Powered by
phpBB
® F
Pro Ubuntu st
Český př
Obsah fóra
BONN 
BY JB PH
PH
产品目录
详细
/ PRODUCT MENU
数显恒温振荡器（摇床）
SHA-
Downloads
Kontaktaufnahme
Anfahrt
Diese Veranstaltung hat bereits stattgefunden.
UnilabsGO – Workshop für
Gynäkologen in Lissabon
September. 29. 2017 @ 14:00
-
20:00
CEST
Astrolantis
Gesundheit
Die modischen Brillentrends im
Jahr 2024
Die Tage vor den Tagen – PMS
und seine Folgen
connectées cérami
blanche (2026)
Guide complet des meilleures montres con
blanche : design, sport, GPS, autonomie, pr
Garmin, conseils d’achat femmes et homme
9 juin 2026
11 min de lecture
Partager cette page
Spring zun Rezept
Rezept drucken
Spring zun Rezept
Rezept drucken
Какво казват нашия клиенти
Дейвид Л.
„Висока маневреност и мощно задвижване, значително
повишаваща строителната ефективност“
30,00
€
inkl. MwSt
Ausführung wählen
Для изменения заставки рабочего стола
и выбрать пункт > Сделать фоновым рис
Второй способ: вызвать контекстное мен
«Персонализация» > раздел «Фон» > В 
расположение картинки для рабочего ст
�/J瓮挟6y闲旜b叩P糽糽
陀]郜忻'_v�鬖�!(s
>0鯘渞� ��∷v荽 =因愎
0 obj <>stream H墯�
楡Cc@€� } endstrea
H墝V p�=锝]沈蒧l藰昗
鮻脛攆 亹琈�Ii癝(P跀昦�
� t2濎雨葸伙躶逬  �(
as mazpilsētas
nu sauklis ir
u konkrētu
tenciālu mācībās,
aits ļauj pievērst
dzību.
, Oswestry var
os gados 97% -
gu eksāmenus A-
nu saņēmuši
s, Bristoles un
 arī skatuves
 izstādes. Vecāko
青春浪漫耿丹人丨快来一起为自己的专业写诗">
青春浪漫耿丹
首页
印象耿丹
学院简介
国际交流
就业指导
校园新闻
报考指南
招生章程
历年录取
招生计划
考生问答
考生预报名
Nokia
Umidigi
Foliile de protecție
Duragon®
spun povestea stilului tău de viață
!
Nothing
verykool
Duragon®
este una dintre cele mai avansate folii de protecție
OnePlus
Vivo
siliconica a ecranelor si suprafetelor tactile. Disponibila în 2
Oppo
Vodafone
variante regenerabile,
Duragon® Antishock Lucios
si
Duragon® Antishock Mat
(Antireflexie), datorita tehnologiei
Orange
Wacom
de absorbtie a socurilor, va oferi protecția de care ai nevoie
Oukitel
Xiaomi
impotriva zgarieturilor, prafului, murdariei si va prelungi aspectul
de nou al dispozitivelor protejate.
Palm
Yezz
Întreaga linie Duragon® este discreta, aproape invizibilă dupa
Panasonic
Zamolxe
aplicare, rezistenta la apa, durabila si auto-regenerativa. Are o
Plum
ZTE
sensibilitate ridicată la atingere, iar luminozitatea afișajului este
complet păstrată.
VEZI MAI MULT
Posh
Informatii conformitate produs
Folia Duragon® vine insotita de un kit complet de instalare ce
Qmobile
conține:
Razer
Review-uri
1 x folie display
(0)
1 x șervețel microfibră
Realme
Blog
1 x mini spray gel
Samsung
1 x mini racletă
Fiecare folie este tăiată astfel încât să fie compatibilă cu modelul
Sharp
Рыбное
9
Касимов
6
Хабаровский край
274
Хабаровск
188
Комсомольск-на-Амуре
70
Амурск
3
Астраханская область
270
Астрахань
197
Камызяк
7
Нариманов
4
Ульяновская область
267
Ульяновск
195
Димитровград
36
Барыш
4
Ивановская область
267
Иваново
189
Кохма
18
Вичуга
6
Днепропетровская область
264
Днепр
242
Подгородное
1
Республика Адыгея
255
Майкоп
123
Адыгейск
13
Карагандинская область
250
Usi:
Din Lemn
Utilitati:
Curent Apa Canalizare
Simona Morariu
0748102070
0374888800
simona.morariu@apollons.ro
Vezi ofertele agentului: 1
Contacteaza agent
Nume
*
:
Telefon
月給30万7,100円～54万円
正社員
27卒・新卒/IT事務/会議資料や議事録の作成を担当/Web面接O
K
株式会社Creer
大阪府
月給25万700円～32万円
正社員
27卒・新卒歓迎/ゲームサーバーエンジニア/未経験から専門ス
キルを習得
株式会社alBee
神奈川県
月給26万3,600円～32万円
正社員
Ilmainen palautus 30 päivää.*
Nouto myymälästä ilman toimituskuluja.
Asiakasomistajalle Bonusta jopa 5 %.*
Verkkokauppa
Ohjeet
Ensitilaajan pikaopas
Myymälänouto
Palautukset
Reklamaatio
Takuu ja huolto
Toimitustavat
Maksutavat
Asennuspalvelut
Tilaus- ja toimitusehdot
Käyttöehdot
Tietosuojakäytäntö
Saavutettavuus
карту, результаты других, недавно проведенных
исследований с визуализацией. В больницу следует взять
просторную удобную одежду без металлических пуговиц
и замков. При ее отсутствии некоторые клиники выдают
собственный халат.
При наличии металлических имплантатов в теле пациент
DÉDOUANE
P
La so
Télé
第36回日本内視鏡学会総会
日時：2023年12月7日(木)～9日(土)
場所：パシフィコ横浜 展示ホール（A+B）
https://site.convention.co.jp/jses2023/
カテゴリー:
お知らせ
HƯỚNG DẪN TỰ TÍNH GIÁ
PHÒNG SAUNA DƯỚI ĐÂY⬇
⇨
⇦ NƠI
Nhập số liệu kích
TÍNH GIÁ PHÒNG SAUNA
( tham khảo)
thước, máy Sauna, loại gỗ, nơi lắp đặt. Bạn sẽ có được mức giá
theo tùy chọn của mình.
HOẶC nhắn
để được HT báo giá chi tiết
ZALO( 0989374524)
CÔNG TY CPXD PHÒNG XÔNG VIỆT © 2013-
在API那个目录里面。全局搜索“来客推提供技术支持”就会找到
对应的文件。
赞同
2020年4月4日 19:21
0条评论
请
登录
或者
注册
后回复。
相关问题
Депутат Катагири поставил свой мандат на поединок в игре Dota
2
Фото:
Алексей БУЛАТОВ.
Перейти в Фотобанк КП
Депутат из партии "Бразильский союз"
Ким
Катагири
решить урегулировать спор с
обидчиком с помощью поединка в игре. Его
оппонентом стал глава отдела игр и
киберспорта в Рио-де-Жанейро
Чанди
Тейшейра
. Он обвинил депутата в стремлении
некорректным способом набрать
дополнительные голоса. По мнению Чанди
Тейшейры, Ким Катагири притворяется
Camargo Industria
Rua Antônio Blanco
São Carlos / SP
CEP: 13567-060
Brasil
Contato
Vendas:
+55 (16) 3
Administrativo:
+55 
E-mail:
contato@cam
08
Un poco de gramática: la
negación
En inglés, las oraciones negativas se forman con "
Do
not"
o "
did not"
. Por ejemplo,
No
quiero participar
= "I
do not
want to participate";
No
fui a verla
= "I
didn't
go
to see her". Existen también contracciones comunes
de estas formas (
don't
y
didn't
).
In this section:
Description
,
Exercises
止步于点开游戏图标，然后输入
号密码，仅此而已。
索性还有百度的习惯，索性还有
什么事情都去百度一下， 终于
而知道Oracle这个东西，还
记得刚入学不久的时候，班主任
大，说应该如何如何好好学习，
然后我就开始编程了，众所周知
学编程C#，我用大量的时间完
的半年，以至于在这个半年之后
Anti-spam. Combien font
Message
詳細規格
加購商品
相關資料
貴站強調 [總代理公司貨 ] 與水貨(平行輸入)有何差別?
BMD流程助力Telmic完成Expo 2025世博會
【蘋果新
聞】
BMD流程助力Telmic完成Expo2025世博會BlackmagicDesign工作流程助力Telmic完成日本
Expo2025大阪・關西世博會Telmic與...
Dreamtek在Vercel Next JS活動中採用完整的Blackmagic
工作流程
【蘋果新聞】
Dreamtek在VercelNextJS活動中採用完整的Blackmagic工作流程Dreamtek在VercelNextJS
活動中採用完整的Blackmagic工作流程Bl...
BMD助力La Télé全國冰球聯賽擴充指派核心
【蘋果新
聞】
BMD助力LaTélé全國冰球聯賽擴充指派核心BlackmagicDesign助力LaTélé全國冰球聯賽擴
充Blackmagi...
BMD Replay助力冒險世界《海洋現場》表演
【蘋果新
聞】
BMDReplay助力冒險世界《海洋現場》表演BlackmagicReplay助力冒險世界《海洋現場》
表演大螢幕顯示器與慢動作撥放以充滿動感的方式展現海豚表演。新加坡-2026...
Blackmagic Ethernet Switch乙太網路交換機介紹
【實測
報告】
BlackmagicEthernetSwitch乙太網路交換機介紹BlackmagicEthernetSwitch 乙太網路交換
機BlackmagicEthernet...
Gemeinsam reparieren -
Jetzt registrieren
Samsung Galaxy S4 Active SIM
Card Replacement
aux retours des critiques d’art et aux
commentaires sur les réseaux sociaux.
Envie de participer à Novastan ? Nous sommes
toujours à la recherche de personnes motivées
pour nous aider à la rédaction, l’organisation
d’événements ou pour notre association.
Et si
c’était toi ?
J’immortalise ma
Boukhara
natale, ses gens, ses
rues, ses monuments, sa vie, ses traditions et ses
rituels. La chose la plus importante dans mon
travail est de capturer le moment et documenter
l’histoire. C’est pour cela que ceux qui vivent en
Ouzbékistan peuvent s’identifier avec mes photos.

□ □ □ □ □

Reproduce the lines word for word, starting with the first line of the rows and going on through the line that contains "Informatii conformitate produs", with both ends included.

Powered by
phpBB
® F
Pro Ubuntu st
Český př
Obsah fóra
BONN 
BY JB PH
PH
产品目录
详细
/ PRODUCT MENU
数显恒温振荡器（摇床）
SHA-
Downloads
Kontaktaufnahme
Anfahrt
Diese Veranstaltung hat bereits stattgefunden.
UnilabsGO – Workshop für
Gynäkologen in Lissabon
September. 29. 2017 @ 14:00
-
20:00
CEST
Astrolantis
Gesundheit
Die modischen Brillentrends im
Jahr 2024
Die Tage vor den Tagen – PMS
und seine Folgen
connectées cérami
blanche (2026)
Guide complet des meilleures montres con
blanche : design, sport, GPS, autonomie, pr
Garmin, conseils d’achat femmes et homme
9 juin 2026
11 min de lecture
Partager cette page
Spring zun Rezept
Rezept drucken
Spring zun Rezept
Rezept drucken
Какво казват нашия клиенти
Дейвид Л.
„Висока маневреност и мощно задвижване, значително
повишаваща строителната ефективност“
30,00
€
inkl. MwSt
Ausführung wählen
Для изменения заставки рабочего стола
и выбрать пункт > Сделать фоновым рис
Второй способ: вызвать контекстное мен
«Персонализация» > раздел «Фон» > В 
расположение картинки для рабочего ст
�/J瓮挟6y闲旜b叩P糽糽
陀]郜忻'_v�鬖�!(s
>0鯘渞� ��∷v荽 =因愎
0 obj <>stream H墯�
楡Cc@€� } endstrea
H墝V p�=锝]沈蒧l藰昗
鮻脛攆 亹琈�Ii癝(P跀昦�
� t2濎雨葸伙躶逬  �(
as mazpilsētas
nu sauklis ir
u konkrētu
tenciālu mācībās,
aits ļauj pievērst
dzību.
, Oswestry var
os gados 97% -
gu eksāmenus A-
nu saņēmuši
s, Bristoles un
 arī skatuves
 izstādes. Vecāko
青春浪漫耿丹人丨快来一起为自己的专业写诗">
青春浪漫耿丹
首页
印象耿丹
学院简介
国际交流
就业指导
校园新闻
报考指南
招生章程
历年录取
招生计划
考生问答
考生预报名
Nokia
Umidigi
Foliile de protecție
Duragon®
spun povestea stilului tău de viață
!
Nothing
verykool
Duragon®
este una dintre cele mai avansate folii de protecție
OnePlus
Vivo
siliconica a ecranelor si suprafetelor tactile. Disponibila în 2
Oppo
Vodafone
variante regenerabile,
Duragon® Antishock Lucios
si
Duragon® Antishock Mat
(Antireflexie), datorita tehnologiei
Orange
Wacom
de absorbtie a socurilor, va oferi protecția de care ai nevoie
Oukitel
Xiaomi
impotriva zgarieturilor, prafului, murdariei si va prelungi aspectul
de nou al dispozitivelor protejate.
Palm
Yezz
Întreaga linie Duragon® este discreta, aproape invizibilă dupa
Panasonic
Zamolxe
aplicare, rezistenta la apa, durabila si auto-regenerativa. Are o
Plum
ZTE
sensibilitate ridicată la atingere, iar luminozitatea afișajului este
complet păstrată.
VEZI MAI MULT
Posh
Informatii conformitate produs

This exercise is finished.